When I think of revision I think of Intuitive Editing by Tiffany Yates Martin. This book, suggested in a class by the wonderful Grace Bialecki, is really helping me shift into a right-brain, more analytical frame of mind. The author suggests tricking the brain into viewing the content in a different way. Change the font, view it on an eReader, do your work in a different place than where you wrote it: all good suggestions I’ve tried and gotten good results (I think) so far.
But what does queering the revision process mean?
As writers, we understand we will be misunderstood. It comes with the territory. As queer writers, sometimes we explain things in our writing that all queer people know and understand so we can appeal to a broader audience. We might want to explain what being ‘chopped’ on the runway means, for example. Queer revision is the time to remove explanations that pull you out of the story. To make the language and the scene into flesh, without subtitles or characters providing dialogue footnotes.

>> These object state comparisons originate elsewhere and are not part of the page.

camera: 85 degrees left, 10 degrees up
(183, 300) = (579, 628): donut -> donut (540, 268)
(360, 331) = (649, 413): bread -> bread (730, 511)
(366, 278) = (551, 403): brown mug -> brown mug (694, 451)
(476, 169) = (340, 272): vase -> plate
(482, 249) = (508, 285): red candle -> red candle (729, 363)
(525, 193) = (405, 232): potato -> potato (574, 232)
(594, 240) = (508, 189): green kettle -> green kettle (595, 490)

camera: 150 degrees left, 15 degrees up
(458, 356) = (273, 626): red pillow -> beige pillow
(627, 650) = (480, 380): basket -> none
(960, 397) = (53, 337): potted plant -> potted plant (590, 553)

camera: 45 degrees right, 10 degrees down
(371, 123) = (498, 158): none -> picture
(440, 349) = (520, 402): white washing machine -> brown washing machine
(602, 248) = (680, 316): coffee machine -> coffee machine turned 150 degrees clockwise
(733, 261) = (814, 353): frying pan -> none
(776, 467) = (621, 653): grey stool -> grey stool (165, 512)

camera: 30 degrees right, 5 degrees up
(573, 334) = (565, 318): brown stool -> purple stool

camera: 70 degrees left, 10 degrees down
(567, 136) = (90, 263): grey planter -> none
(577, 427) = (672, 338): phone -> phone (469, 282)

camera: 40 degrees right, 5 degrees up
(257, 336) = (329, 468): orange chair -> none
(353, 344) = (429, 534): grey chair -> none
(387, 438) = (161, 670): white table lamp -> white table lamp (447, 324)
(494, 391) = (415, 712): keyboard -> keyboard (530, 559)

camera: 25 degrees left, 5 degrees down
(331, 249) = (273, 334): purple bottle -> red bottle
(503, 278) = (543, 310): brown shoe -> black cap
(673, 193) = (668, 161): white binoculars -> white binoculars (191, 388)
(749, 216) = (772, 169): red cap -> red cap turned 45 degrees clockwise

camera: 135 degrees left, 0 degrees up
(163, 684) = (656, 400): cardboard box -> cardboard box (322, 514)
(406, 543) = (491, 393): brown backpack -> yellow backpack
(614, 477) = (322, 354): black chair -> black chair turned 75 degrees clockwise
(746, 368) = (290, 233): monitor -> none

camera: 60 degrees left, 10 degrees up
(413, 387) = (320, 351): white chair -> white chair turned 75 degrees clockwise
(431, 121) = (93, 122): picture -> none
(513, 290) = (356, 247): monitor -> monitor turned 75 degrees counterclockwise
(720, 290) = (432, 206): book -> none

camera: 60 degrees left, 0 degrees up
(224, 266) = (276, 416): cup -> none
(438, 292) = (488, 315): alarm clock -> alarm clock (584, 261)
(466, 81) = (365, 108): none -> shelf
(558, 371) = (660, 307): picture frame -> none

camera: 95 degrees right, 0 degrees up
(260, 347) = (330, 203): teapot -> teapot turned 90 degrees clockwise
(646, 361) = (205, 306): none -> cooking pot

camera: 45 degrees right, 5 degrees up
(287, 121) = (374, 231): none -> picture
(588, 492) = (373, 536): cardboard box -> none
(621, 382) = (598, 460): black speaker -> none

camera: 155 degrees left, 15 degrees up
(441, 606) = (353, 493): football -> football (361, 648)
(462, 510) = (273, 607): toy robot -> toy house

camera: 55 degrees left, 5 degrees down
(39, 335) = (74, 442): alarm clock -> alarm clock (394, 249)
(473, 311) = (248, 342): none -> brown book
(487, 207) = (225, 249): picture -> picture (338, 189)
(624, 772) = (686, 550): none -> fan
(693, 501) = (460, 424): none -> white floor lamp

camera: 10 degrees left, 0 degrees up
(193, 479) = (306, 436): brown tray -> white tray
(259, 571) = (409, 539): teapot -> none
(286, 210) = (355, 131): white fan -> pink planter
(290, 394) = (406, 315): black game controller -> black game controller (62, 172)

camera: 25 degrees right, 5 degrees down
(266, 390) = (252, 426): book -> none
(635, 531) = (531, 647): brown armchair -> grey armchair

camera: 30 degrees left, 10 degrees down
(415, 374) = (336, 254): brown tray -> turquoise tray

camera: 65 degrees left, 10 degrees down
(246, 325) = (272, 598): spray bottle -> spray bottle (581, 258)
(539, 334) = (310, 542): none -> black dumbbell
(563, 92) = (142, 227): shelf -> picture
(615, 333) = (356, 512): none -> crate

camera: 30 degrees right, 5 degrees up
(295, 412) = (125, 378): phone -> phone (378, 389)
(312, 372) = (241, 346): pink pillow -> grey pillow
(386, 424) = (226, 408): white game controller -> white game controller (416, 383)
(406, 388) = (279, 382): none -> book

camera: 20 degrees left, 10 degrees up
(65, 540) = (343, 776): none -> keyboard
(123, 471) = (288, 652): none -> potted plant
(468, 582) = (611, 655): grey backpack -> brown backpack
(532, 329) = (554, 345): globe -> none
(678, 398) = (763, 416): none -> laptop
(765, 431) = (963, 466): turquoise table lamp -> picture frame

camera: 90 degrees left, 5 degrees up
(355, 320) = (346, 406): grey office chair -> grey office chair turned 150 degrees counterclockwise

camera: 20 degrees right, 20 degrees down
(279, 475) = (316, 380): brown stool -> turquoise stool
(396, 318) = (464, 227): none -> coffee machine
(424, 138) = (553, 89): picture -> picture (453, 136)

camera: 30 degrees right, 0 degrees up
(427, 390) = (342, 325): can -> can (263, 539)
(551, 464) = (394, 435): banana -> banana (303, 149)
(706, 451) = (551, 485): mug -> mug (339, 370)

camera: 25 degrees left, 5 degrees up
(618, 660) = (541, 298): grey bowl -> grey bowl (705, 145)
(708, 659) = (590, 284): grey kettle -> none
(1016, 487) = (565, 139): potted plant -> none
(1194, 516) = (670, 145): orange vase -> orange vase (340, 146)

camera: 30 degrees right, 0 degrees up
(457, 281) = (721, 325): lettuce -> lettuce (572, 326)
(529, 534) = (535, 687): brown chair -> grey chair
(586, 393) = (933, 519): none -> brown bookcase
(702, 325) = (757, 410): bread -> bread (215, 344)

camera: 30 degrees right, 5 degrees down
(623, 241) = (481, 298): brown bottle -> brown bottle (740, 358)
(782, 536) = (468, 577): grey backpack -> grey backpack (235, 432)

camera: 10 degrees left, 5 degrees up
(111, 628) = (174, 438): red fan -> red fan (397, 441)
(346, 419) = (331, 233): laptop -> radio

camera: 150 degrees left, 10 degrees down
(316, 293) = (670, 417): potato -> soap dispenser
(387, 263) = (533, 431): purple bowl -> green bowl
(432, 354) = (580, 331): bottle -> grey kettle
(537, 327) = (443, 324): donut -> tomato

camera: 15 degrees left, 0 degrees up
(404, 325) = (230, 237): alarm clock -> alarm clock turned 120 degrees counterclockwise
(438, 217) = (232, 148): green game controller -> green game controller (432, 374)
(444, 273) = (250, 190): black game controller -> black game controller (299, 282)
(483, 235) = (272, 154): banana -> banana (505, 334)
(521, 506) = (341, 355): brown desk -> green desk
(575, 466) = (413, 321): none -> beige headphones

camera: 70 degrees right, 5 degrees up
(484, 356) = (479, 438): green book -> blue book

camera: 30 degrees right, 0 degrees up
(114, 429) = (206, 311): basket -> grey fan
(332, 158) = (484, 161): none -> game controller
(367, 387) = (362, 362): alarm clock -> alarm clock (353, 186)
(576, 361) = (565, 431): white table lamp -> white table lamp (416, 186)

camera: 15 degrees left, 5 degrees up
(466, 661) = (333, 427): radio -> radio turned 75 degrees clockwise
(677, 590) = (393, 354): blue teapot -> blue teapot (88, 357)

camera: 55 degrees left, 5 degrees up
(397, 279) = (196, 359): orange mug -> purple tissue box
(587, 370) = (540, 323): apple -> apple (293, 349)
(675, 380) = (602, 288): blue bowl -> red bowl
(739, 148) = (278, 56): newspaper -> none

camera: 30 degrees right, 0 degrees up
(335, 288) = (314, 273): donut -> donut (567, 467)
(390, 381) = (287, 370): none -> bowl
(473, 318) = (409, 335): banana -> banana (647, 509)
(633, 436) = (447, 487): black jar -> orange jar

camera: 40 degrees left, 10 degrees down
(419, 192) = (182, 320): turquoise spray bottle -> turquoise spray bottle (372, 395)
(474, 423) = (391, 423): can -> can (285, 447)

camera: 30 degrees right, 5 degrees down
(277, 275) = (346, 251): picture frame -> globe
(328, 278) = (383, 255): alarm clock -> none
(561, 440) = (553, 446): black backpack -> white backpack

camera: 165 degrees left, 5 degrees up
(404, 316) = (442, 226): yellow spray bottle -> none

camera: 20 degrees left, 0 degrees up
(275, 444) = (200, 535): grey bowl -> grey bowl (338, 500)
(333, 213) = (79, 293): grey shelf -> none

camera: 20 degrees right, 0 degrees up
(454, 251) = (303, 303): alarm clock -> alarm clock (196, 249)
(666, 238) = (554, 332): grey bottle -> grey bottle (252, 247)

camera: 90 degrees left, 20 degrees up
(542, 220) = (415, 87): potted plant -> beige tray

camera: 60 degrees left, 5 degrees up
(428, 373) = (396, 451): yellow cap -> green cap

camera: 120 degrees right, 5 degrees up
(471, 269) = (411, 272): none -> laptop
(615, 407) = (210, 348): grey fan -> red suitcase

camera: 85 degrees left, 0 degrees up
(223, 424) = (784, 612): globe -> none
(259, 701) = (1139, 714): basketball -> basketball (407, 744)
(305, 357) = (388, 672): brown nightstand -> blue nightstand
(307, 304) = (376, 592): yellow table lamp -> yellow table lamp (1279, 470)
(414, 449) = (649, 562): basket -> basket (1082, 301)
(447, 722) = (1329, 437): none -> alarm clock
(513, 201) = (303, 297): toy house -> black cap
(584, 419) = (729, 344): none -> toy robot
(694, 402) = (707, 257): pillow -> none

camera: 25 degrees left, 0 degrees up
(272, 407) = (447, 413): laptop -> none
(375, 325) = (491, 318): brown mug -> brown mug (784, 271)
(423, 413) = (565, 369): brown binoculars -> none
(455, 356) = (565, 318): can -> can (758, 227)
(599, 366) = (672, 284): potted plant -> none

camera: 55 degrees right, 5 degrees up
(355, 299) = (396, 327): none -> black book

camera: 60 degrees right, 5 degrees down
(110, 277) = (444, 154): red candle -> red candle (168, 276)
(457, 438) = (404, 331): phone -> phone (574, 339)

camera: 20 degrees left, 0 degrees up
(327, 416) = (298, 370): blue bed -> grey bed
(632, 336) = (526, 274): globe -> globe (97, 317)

Also, as writers, we may avoid speaking about uncomfortable things that happen in queer life. I sometimes shy away from detailed sex scenes. But if these scenes are important to the story, they shouldn’t be glossed over or skipped. The writing needs to be as wet, as dark, as strange as it needs to be. Who else can tell our story if we’re silencing ourselves? Revision is the time to allow that uncomfortable scene to open and flower.
I know these things and hope I can live up to my own standards. There’s always a tension between wanting people to access your work and the (more important) urge to tell the authentic truth.
A quote I saw recently on Ava DuVernay’s substack: “Your art will free someone else.”